Un cuerpo prisionero
   en la ilusión del cuerpo:
   anhela la flexibilidad de la hierba,
   la calidez del contacto humano,
   la suavidad de un conejo.
   Anhela el amor de la luna,
   el calor del desierto,
   muchas corrientes de una sola gota de lluvia,
   la extensión del océano,
   el silencio del cielo.
Quiere que incontables flores
   abran en cada rama, 
   quiere el gorjeo de los picos de las aves.

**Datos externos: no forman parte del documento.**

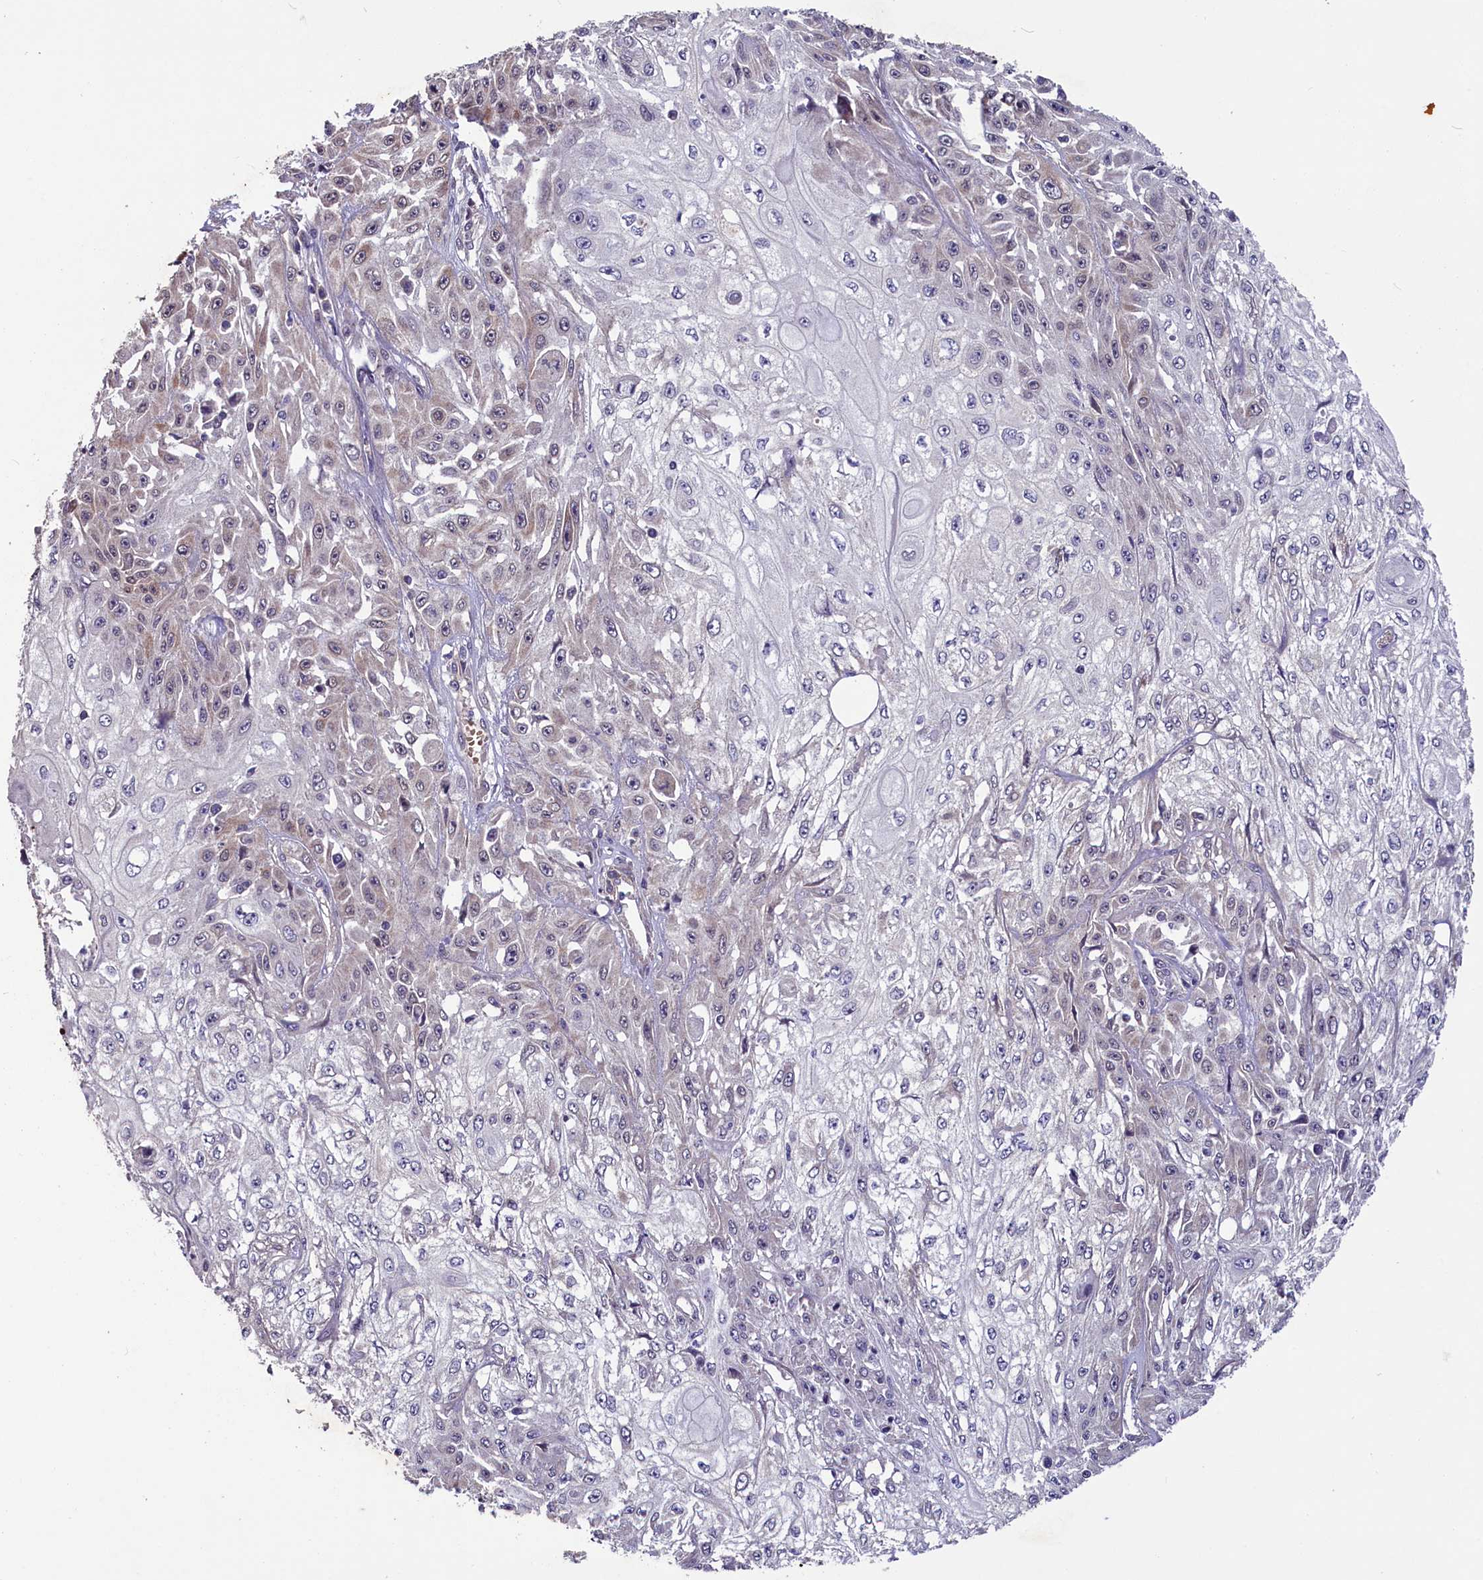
{"staining": {"intensity": "weak", "quantity": "<25%", "location": "cytoplasmic/membranous"}, "tissue": "skin cancer", "cell_type": "Tumor cells", "image_type": "cancer", "snomed": [{"axis": "morphology", "description": "Squamous cell carcinoma, NOS"}, {"axis": "morphology", "description": "Squamous cell carcinoma, metastatic, NOS"}, {"axis": "topography", "description": "Skin"}, {"axis": "topography", "description": "Lymph node"}], "caption": "Photomicrograph shows no significant protein expression in tumor cells of squamous cell carcinoma (skin).", "gene": "SLC39A6", "patient": {"sex": "male", "age": 75}}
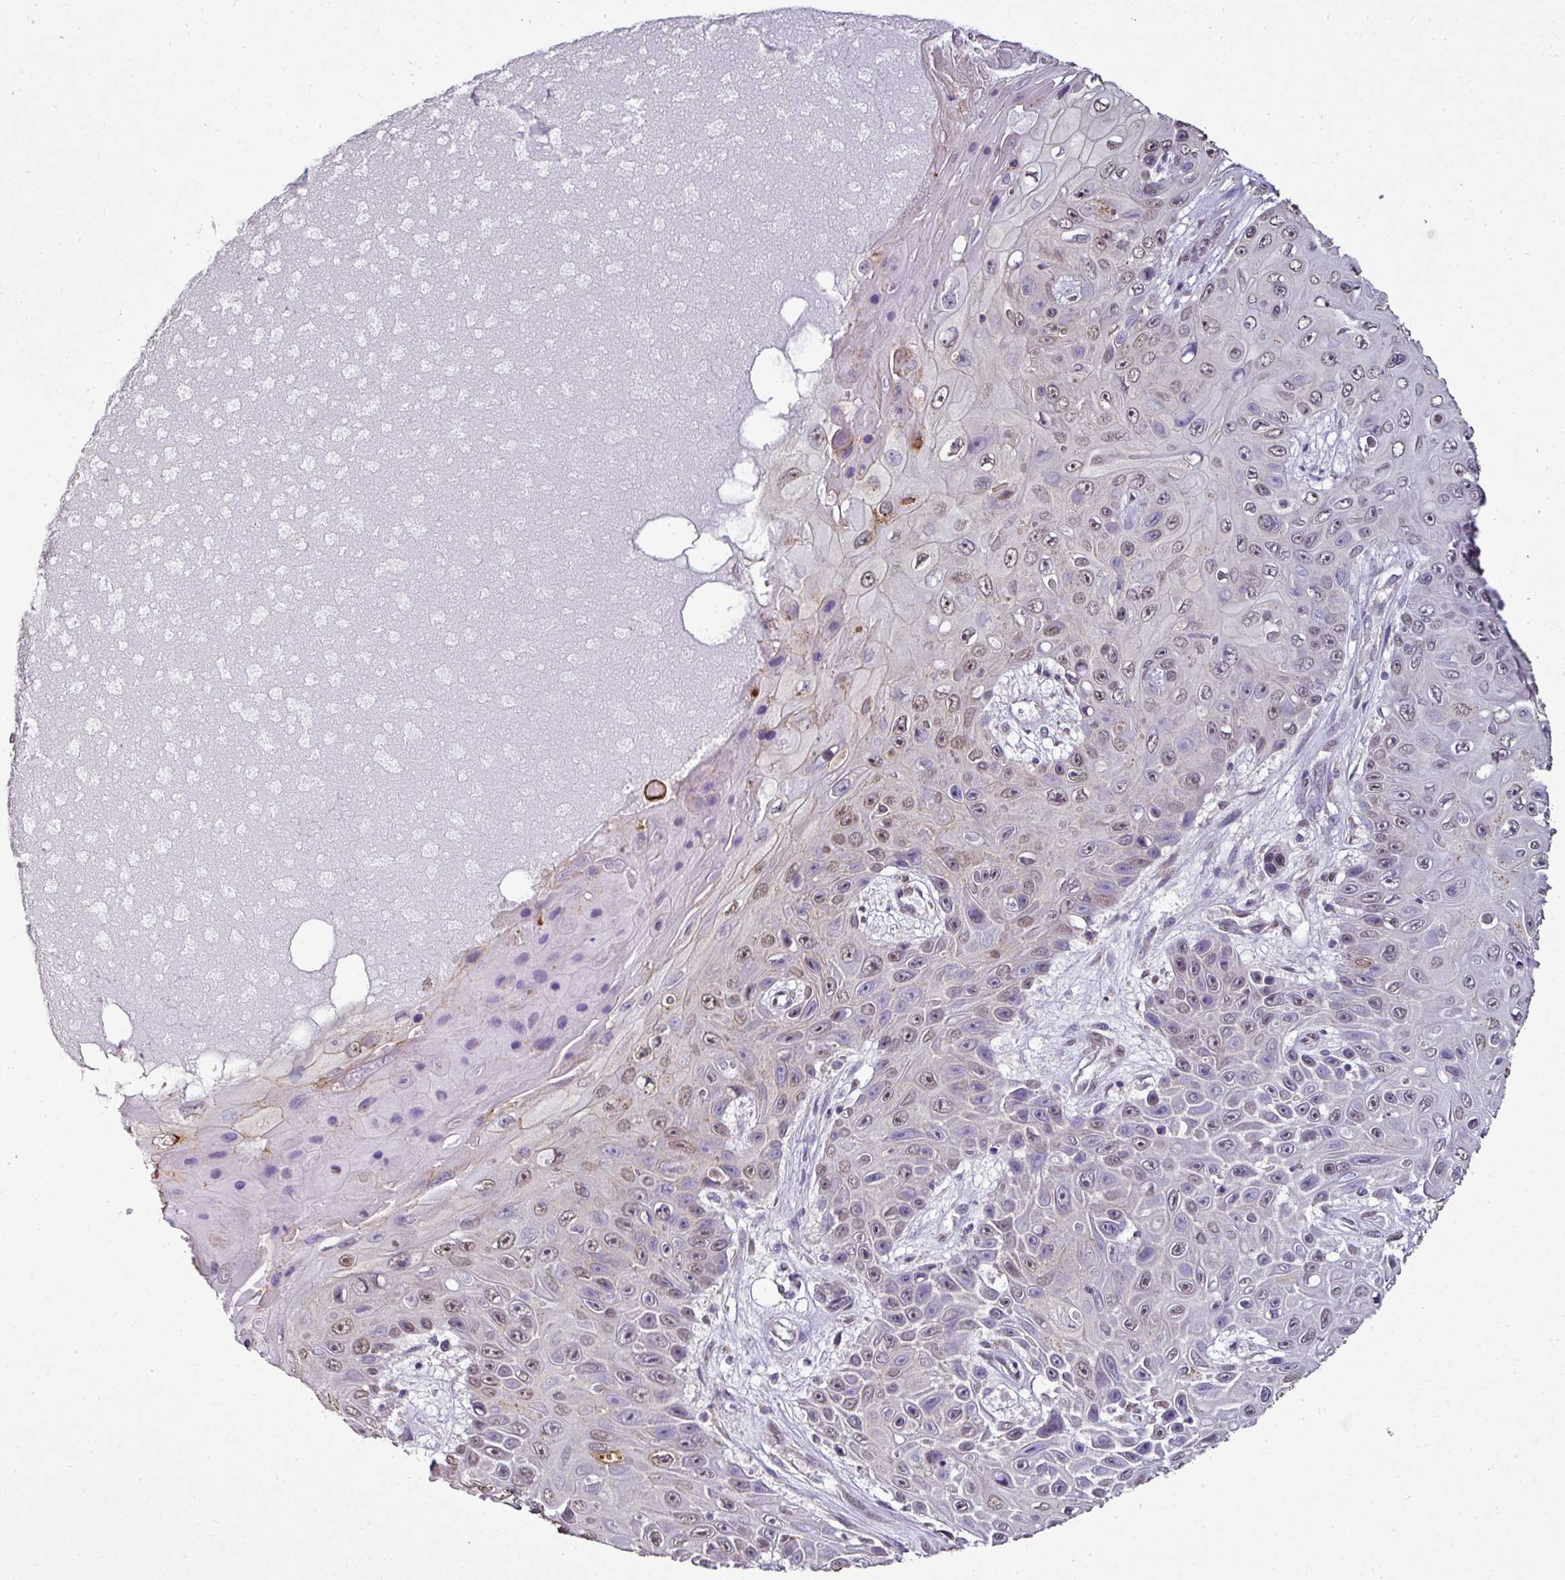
{"staining": {"intensity": "weak", "quantity": "25%-75%", "location": "nuclear"}, "tissue": "skin cancer", "cell_type": "Tumor cells", "image_type": "cancer", "snomed": [{"axis": "morphology", "description": "Squamous cell carcinoma, NOS"}, {"axis": "topography", "description": "Skin"}], "caption": "There is low levels of weak nuclear staining in tumor cells of skin cancer, as demonstrated by immunohistochemical staining (brown color).", "gene": "JPH2", "patient": {"sex": "male", "age": 82}}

No quiere pedir y sin embargo pide
   ya que su mente y su cuerpo han permanecido
   congelados por varios años.
   Tan pronto como se cruza
   con el cuenco mendigante de alguien,
   recuerda al Buda, tonsurado 
   y vestido de amarillo, cercano
   a Yashodhara y Rahul.
   Del cuenco mendigante surge
   la dulce esencia de la compasión,
   la última súplica de piedad, de humildad,
   de generosidad, de paciencia,
   la elegancia de la desapasionada
   oración de paz.
   El cuenco mendicante, de dos milenios
   y medio de edad, aparece fresco ante 
   los ojos de esa mujer: podría ser por
   su encanto de arcilla terrenal. 
El tiempo se derrite con el calor del cuerpo,
   con los gozos mundanos de la existencia.
Versión de Víctor Ortiz Partida, a partir 
   de la versión del oriya al inglés.